09/08/2010

...dantes quando o sino tocava

…estivessem as estrelas adormecidas no profundo sono da noite, ou o sol no seu ponto mais alto, o sino repicava insistentemente com a presença de um fogo no alto do monte. Os chefes de família logo tratavam de acordar os mais empenedridos na constelação de sonhos, ou o jovem pastor deitado em nos pensamentos à sombra do carvalho enquanto vigiava o rebanho que fazia das suas, na seara do vizinho. Era um tempo em que a entreajuda era lei e o clamor do sino a todos diria respeito, pois o bem de uns era tão importante como o bem comum. E lá iam monte acima apagar o fogo que alguém por leviandade ou por mera maldade teria iniciado. Nesse tempo, o monte era o agreste tojal que alimentava as camas dos animais, abrigo de rebanhos em tempos de escassez, e que em última instância seria o estrume que alimentava o pão de muitas bocas famintas. A floresta por seu turno era o guardião da vida, fonte de rendimento para muitas casas e calorosa companhia nas noites frias e húmidas de inverno. As fagulhas as pinhas alimentavam as conversas de serão e aquecia o coração desanimado de quem lutava pela vida e ansiava por um futuro melhor para os seus. As famílias eram numerosas, braços que ritmavam a terra no tempo das lavras, vozes que cantavam as desfolhadas e pernas que derramavam o vinho que matava sede e alimentava a alma. Era o tempo em que a ordenha era madrugadora, e o caminho trilhado descalços até ao posto do leite, eram as migalhas de farelo e a farinha do capoeiro. Esse ritual diário, ponto de encontro das moças namoradeiras vestidas com a melhor roupa, manto de longos olhares de corte e sedução, mas descalças. Quantas promessas foram cantadas, quantos poemas escondem as pedras que o inverno e a chuva amoleceram e moldaram nesse trilho que hoje percorro a pé. Eram os tempos da junta de vacas que vagarosamente lutavam “contra a mosca”, carregadas até à exaustão do milho e a carocha monte acima já noite dentro.

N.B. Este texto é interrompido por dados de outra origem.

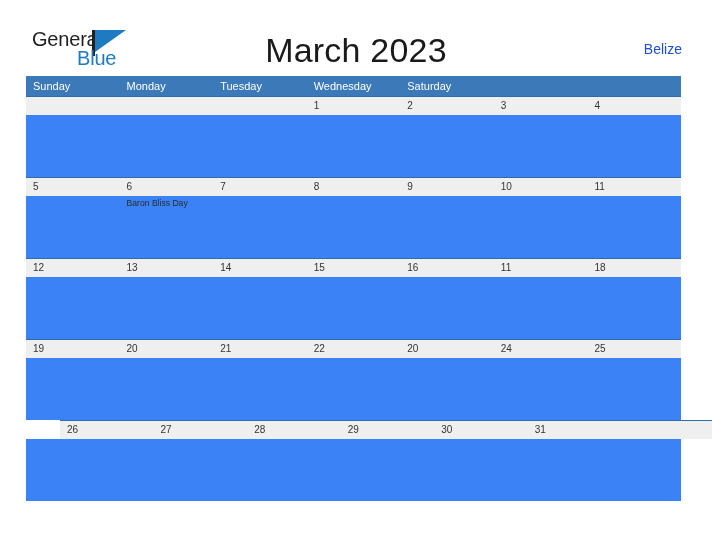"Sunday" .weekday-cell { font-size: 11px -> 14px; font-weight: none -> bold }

Eram o tempo em que os pés descalços encaminhavam a água das poças no lameiro, em que uma toalha de de água escorria no verde prado de lima coberto de pequenas flores e sonhos.

Esse tempo acabou. Agora sobram os casebres abandonados, despidos de vida, rodeados de mato e silvedos. O sorriso das crianças de outrora ouvem-se ao longe, e nem o sino da igreja conta o passar do tempo como ontem. Sim, parece que foi ontem. Sobra o barulho dos carros ao longe, na estrada emergiu da vontade de alguns e que manchou a pacatez da aldeia. Ouve-se um ou outro tractor que diariamente leva o mato, e pouco mais. O fogo come a terra, e o sino já não dobra pela vida de outrora. Aparentemente tudo se perdeu no esquecimento, e já nada nem ninguém acorda da letargia em que o presente caiu. É triste quando o passado recente só se revive como uma fábula do antigamente. E isso vê-se nos rostos de quem conta. Ouve-se a tristeza em cada palavra. Já não há presente, apenas um “dantes quando sino tocava…”.